Please write out all the records below again, replacing every "chart" with "graph" and leaving everything else unchanged.
--*--
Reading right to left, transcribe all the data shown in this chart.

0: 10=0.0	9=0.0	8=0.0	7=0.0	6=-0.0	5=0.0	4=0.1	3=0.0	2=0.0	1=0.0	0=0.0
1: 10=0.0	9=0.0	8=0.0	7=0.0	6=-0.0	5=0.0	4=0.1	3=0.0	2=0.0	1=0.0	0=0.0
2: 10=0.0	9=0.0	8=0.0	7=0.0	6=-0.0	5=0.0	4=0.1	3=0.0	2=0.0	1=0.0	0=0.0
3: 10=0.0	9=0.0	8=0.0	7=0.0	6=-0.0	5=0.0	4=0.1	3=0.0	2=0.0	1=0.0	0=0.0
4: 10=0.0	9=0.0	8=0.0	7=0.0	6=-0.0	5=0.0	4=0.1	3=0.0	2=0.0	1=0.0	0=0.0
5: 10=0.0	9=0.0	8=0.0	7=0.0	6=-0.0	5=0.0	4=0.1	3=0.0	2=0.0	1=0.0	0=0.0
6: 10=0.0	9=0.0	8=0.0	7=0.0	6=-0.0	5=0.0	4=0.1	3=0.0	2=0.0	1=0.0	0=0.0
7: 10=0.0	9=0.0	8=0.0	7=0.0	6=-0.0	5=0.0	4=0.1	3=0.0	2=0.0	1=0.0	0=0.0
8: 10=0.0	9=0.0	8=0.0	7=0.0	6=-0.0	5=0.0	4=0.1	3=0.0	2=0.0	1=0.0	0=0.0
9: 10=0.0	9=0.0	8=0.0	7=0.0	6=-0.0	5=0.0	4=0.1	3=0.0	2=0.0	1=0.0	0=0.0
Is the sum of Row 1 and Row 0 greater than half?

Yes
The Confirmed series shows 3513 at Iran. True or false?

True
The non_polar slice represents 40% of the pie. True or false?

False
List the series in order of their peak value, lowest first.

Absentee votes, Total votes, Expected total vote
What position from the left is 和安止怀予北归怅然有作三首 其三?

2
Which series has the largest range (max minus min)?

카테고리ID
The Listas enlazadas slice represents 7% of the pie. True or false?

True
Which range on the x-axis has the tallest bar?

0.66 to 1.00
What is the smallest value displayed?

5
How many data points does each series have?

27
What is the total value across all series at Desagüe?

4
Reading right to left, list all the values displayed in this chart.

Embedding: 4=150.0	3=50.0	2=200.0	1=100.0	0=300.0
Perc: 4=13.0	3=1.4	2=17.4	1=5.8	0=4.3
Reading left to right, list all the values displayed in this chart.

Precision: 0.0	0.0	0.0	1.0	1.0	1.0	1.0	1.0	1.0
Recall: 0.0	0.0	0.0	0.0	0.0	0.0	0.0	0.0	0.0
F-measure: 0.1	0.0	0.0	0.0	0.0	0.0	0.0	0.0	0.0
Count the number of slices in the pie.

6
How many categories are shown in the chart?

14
--*--
▸ **Answer to the exercise**
Reading right to left, transcribe all the data shown in this graph.

0: 10=0.0	9=0.0	8=0.0	7=0.0	6=-0.0	5=0.0	4=0.1	3=0.0	2=0.0	1=0.0	0=0.0
1: 10=0.0	9=0.0	8=0.0	7=0.0	6=-0.0	5=0.0	4=0.1	3=0.0	2=0.0	1=0.0	0=0.0
2: 10=0.0	9=0.0	8=0.0	7=0.0	6=-0.0	5=0.0	4=0.1	3=0.0	2=0.0	1=0.0	0=0.0
3: 10=0.0	9=0.0	8=0.0	7=0.0	6=-0.0	5=0.0	4=0.1	3=0.0	2=0.0	1=0.0	0=0.0
4: 10=0.0	9=0.0	8=0.0	7=0.0	6=-0.0	5=0.0	4=0.1	3=0.0	2=0.0	1=0.0	0=0.0
5: 10=0.0	9=0.0	8=0.0	7=0.0	6=-0.0	5=0.0	4=0.1	3=0.0	2=0.0	1=0.0	0=0.0
6: 10=0.0	9=0.0	8=0.0	7=0.0	6=-0.0	5=0.0	4=0.1	3=0.0	2=0.0	1=0.0	0=0.0
7: 10=0.0	9=0.0	8=0.0	7=0.0	6=-0.0	5=0.0	4=0.1	3=0.0	2=0.0	1=0.0	0=0.0
8: 10=0.0	9=0.0	8=0.0	7=0.0	6=-0.0	5=0.0	4=0.1	3=0.0	2=0.0	1=0.0	0=0.0
9: 10=0.0	9=0.0	8=0.0	7=0.0	6=-0.0	5=0.0	4=0.1	3=0.0	2=0.0	1=0.0	0=0.0
Is the sum of Row 1 and Row 0 greater than half?

Yes
The Confirmed series shows 3513 at Iran. True or false?

True
The non_polar slice represents 40% of the pie. True or false?

False
List the series in order of their peak value, lowest first.

Absentee votes, Total votes, Expected total vote
What position from the left is 和安止怀予北归怅然有作三首 其三?

2
Which series has the largest range (max minus min)?

카테고리ID
The Listas enlazadas slice represents 7% of the pie. True or false?

True
Which range on the x-axis has the tallest bar?

0.66 to 1.00
What is the smallest value displayed?

5
How many data points does each series have?

27
What is the total value across all series at Desagüe?

4
Reading right to left, list all the values displayed in this graph.

Embedding: 4=150.0	3=50.0	2=200.0	1=100.0	0=300.0
Perc: 4=13.0	3=1.4	2=17.4	1=5.8	0=4.3
Reading left to right, list all the values displayed in this graph.

Precision: 0.0	0.0	0.0	1.0	1.0	1.0	1.0	1.0	1.0
Recall: 0.0	0.0	0.0	0.0	0.0	0.0	0.0	0.0	0.0
F-measure: 0.1	0.0	0.0	0.0	0.0	0.0	0.0	0.0	0.0
Count the number of slices in the pie.

6
How many categories are shown in the graph?

14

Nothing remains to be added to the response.